Where big fish swim
Advertiser Staff and News Services
Honokohau Harbor on the Big Island is a small-boat harbor where big fish weigh in. Local fishermen troll the ocean in the deep blue waters in the lee of the Big Island's Kona district, returning between 4 and 5 p.m. to weigh the day's catch. On a good day, expect to see 1,000-pound Pacific blue marlin, 150-pound yellowfin tunas, mahimahi, wahoo and other big fish. Observers can sit on the bleachers and watch the fish, or "granders" as big marlin are called, be hoisted on the scales, and can chat with the captains and crew.

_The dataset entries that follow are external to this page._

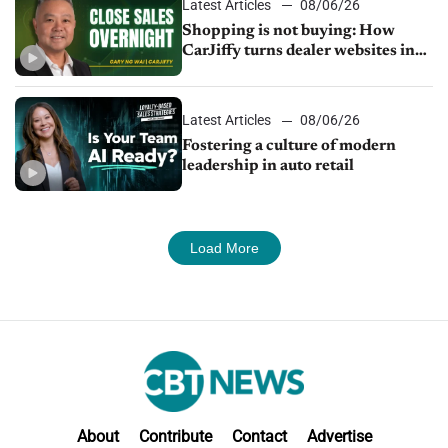
Latest Articles
08/06/26
Shopping is not buying: How
CarJiffy turns dealer websites into
24/7 sales channels
Latest Articles
08/06/26
Fostering a culture of modern
leadership in auto retail
Load More
About
Contribute
Contact
Advertise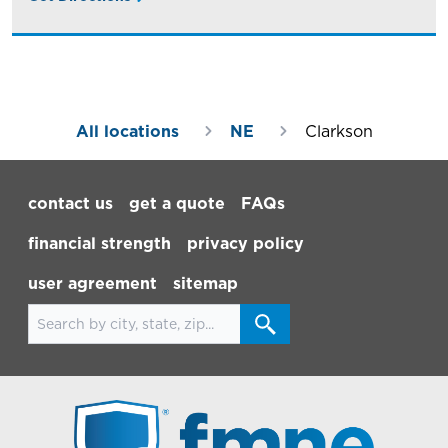
All locations
NE
Clarkson
Footer Navigation
contact us
get a quote
FAQs
financial strength
privacy policy
user agreement
sitemap
Search for locations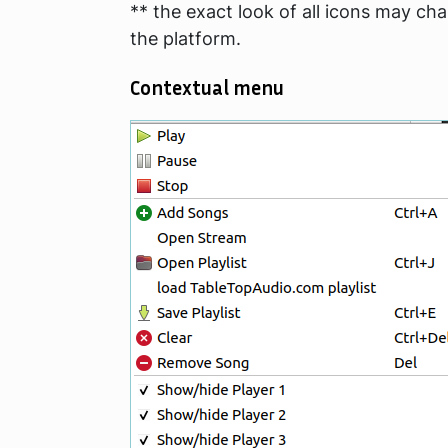
** the exact look of all icons may ch
the platform.
Contextual menu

Tip: As well as commercial fishermen, more than 50 charter boats set out from this harbor. Charters include full-day, half-day, private or share charters with tackle and soft drinks provided. Cost ranges from $85 for a half-day share to $600 for a full-day, private charter. Anglers come from around the globe year-round to participate in the Hawaiian International Billfish Tournament, which is held at the beginning of August each year. Information: www.hawaiifishing.com.
Directions: Honokohau Harbor is just north of Kailua, Kona.
Forbidden and costly
Bringing in that forbidden fruit or taking it from Hawai'i to the Mainland just got more expensive. The U.S. Department of Agriculture's Animal and Plant Health Inspection Service says beginning this month, undeclared or concealed agricultural products brought into the country can cost travelers up to $50,000. First-time offenders will be fined up to $1,000 if the products are not for resale. The new fines also apply to any forbidden and illegal agricultural products sent through the mail. Senders face civil penalties of up to $50,000.
To avoid fines, travelers should declare all agricultural products they have by marking their U.S. Customs Declaration Form.